The good news for developers, Hester said, is that only a few major landowners hold most of the land along the corridor. That makes it easier for developers to assemble land to build on.
"There's not a lot of assemblage that needs to happen to get development in this corridor," Hester explained.
Other challenges include a height difference between 150 and 71 highways, a difference that Gail's Harley Davidson has already brought up with the city, hoping for a zoning change that will allow higher signage.
"There are some significant topographic changes that make a visual barrier from the south," Hester said.
Another major challenge is that much of the area just to the east of the interchange is in a floodplain and can't be built upon. But that's not necessarily a barrier to building on nearby parcels - in fact, the floodplain can be turned into a nice feature, Hester said.
"We can use those water elements and work them into amenities," Hester said, noting that parkland or walking trails can be placed in the floodplain that could tie into other Grandview parks.
Koch, a traffic specialist, pointed out partial and one-way frontage roads along 150 Hwy.
"The frontage roads are not continuous on the west side," Koch said. "We recommend a backage road south of the highway between Byars and Kelley.

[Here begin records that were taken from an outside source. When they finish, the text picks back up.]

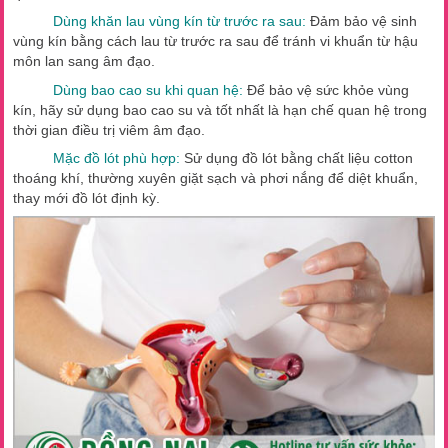
Dùng khăn lau vùng kín từ trước ra sau:
Đảm bảo vệ sinh
vùng kín bằng cách lau từ trước ra sau để tránh vi khuẩn từ hậu
môn lan sang âm đạo.
Dùng bao cao su khi quan hệ:
Để bảo vệ sức khỏe vùng
kín, hãy sử dụng bao cao su và tốt nhất là hạn chế quan hệ trong
thời gian điều trị viêm âm đạo.
Mặc đồ lót phù hợp:
Sử dụng đồ lót bằng chất liệu cotton
thoáng khí, thường xuyên giặt sạch và phơi nắng để diệt khuẩn,
thay mới đồ lót định kỳ.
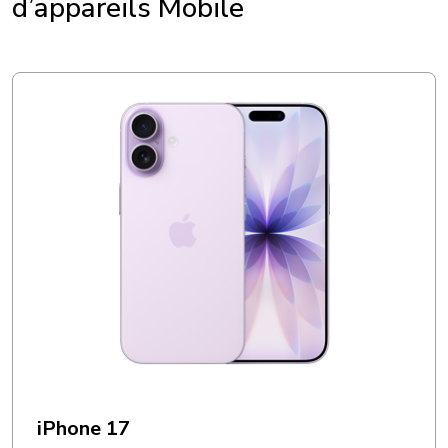
d’appareils Mobile
iPhone 17
iPhone 17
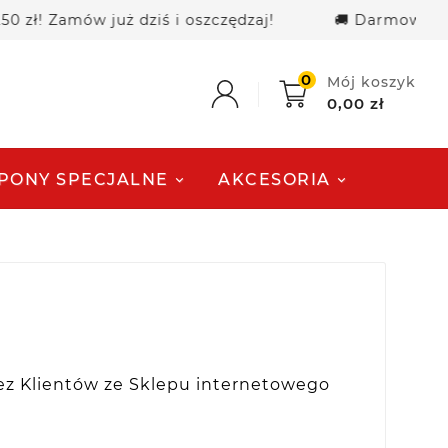
amów już dziś i oszczędzaj!
🚚 Darmowa dostawa 
0
Mój koszyk
0,00 zł
PONY SPECJALNE
AKCESORIA
zez Klientów ze Sklepu internetowego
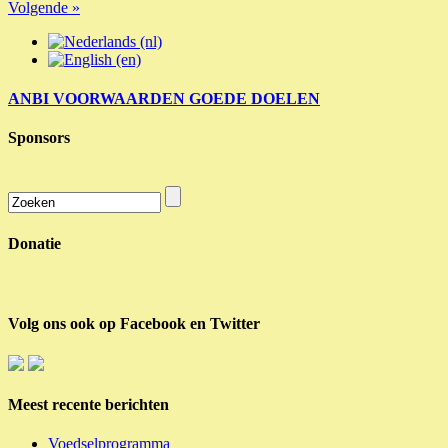
Volgende »
ANBI VOORWAARDEN GOEDE DOELEN
Sponsors
Donatie
Volg ons ook op Facebook en Twitter
Meest recente berichten
Voedselprogramma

That would create better traffic flow and create higher density."
Hester also recommended that the city work with the owner of River Oaks Golf Course.
"Golf courses make beautiful land banks," Hester said. "I believe there may be a higher and better use for that land than just more residential along a golf course."

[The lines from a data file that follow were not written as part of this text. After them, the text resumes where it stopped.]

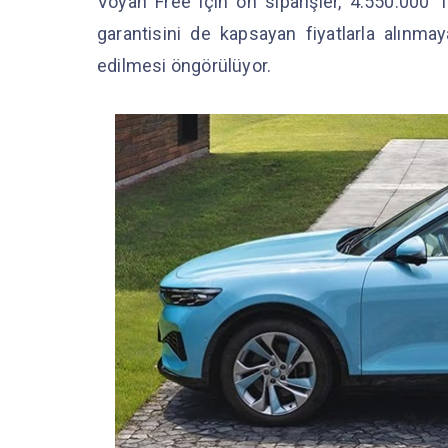
Voyah Free için ön siparişler, 4.550.000 T
garantisini de kapsayan fiyatlarla alınmay
edilmesi öngörülüyor.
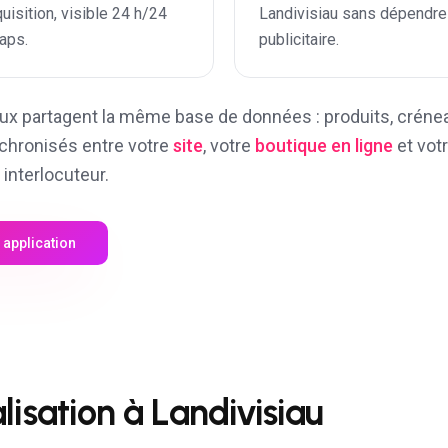
uisition, visible 24 h/24
Landivisiau
sans dépendre 
aps.
publicitaire.
x partagent la même base de données : produits, créneau
nchronisés entre votre
site
, votre
boutique en ligne
et vot
 interlocuteur.
 application
alisation à
Landivisiau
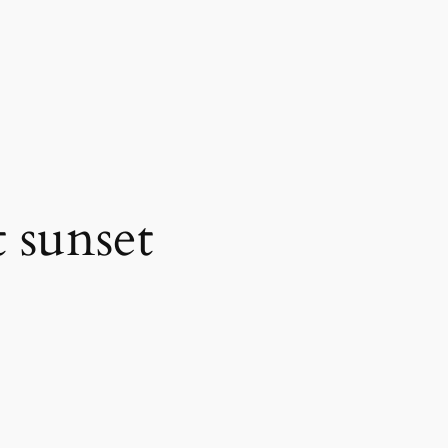
t sunset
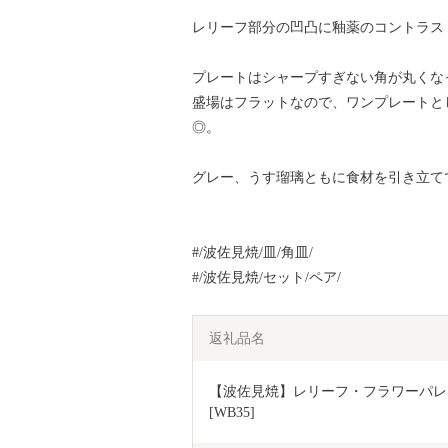
レリーフ部分の凹凸に釉薬のコントラス
プレートはシャープすぎない角が丸くな
盛場はフラットなので、ワンプレートと
◎。
グレー、うす瑠璃ともに食材を引き立て
#/波佐見焼/皿/角皿/
#/波佐見焼/セット/ペア/
返礼品名
【波佐見焼】レリーフ・フラワーパレード
[WB35]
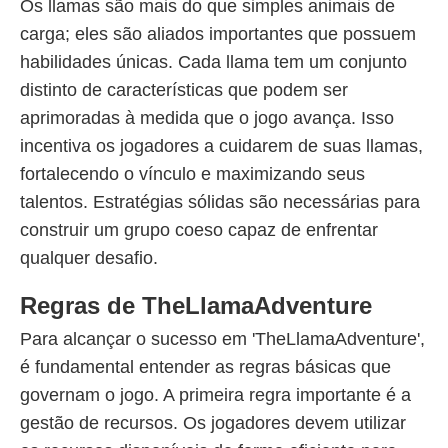
Os llamas são mais do que simples animais de
carga; eles são aliados importantes que possuem
habilidades únicas. Cada llama tem um conjunto
distinto de características que podem ser
aprimoradas à medida que o jogo avança. Isso
incentiva os jogadores a cuidarem de suas llamas,
fortalecendo o vínculo e maximizando seus
talentos. Estratégias sólidas são necessárias para
construir um grupo coeso capaz de enfrentar
qualquer desafio.
Regras de TheLlamaAdventure
Para alcançar o sucesso em 'TheLlamaAdventure',
é fundamental entender as regras básicas que
governam o jogo. A primeira regra importante é a
gestão de recursos. Os jogadores devem utilizar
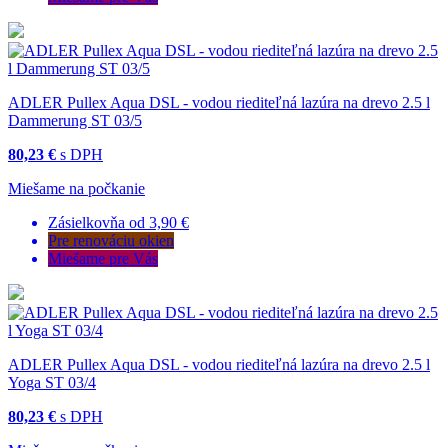
ADLER Pullex Aqua DSL - vodou riediteľná lazúra na drevo 2.5 l
Dammerung ST 03/5
80,23 €
s DPH
Miešame na počkanie
Zásielkovňa od 3,90 €
Pre renováciu okien
Miešame pre Vás
ADLER Pullex Aqua DSL - vodou riediteľná lazúra na drevo 2.5 l
Yoga ST 03/4
80,23 €
s DPH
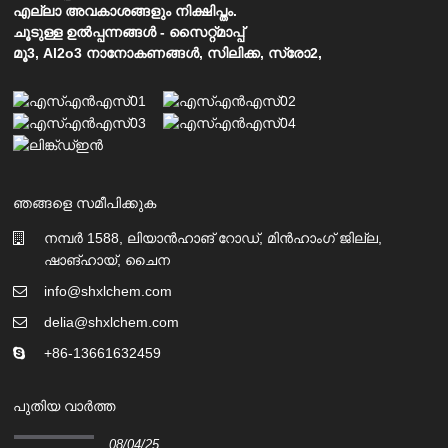
എല്ലാ അവകാശങ്ങളും നിക്ഷിപ്തം.
ചൂടുള്ള ഉൽപ്പന്നങ്ങൾ
-
സൈറ്റ്മാപ്പ്
മൂ3
,
Al2o3 നാനോകണങ്ങൾ
,
സിലിക്ക
,
സ്രോ2
,
ഞങ്ങളെ സമീപിക്കുക
നമ്പർ 1588, ലിയാൻഹാങ് റോഡ്, മിൻഹാംഗ് ജില്ല,
ഷാങ്ഹായ്, ചൈന
info@shxlchem.com
delia@shxlchem.com
+86-13661632459
പുതിയ വാർത്ത
08/04/25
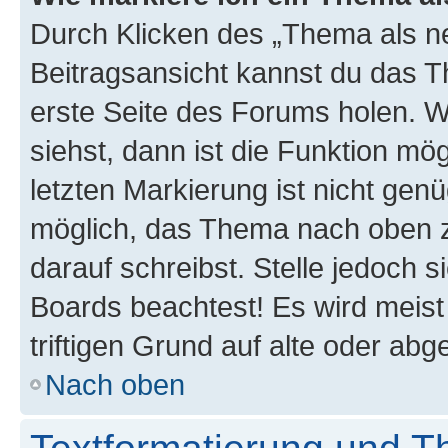
Durch Klicken des „Thema als ne
Beitragsansicht kannst du das 
erste Seite des Forums holen. 
siehst, dann ist die Funktion mög
letzten Markierung ist nicht gen
möglich, das Thema nach oben z
darauf schreibst. Stelle jedoch 
Boards beachtest! Es wird meis
triftigen Grund auf alte oder a
Nach oben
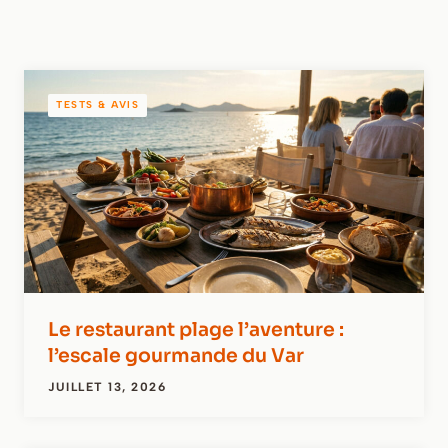
TESTS & AVIS
Le restaurant plage l’aventure :
l’escale gourmande du Var
JUILLET 13, 2026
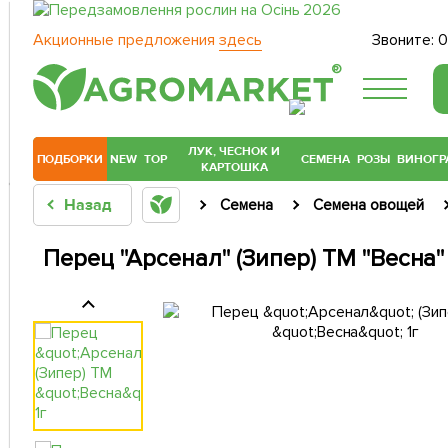
Акционные предложения
здесь
Звоните:
0
®
ЛУК, ЧЕСНОК И
ПОДБОРКИ
NEW
TOP
СЕМЕНА
РОЗЫ
ВИНОГР
КАРТОШКА
Назад
Семена
Семена овощей
Перец "Арсенал" (Зипер) ТМ "Весна"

Alderman Joe Runions said retail development is important because it helps Grandview's tax base. But retail development tends to follow houses and jobs.
"We need multi-use developments, not necessarily just retail," Runions said. "We need retail and office and residential to make it work."
He said he wanted to see "a neighborhood where you can walk, something that is pedestrian-friendly within the confines of that area."
As for office use, the board wants to see such firms as architects, engineers and consultants in addition to strong retail development.
"Retail doesn't pay much," Runions said. "If you have good-paying office jobs, that will generate nicer hotels, restaurants and retail shops."
Runions pushed for a hotel in the area, saying the nearby NNSA plant would attract lots of business travelers. But other aldermen, notably Leonard Jones, said retail and office development should be the highest priority.
"A hotel is good, but let's get some of this other stuff done first," Jones said.
Steeno said he was pleased with the consultants' initial findings.
"This could be huge for the city of Grandview," he said. "I'd like to see family-friendly, community-friendly businesses and housing."
The consultants are also working with the city of Lee's Summit on that city's plan for 150 Hwy. development.
The general consensus on the board was for mixed-use developments that would feature a combination of retail, office and residential. The consultants returned to a board work session on June 19 with an update based on the board's input in preparation for the community workshop on Thursday, July 28.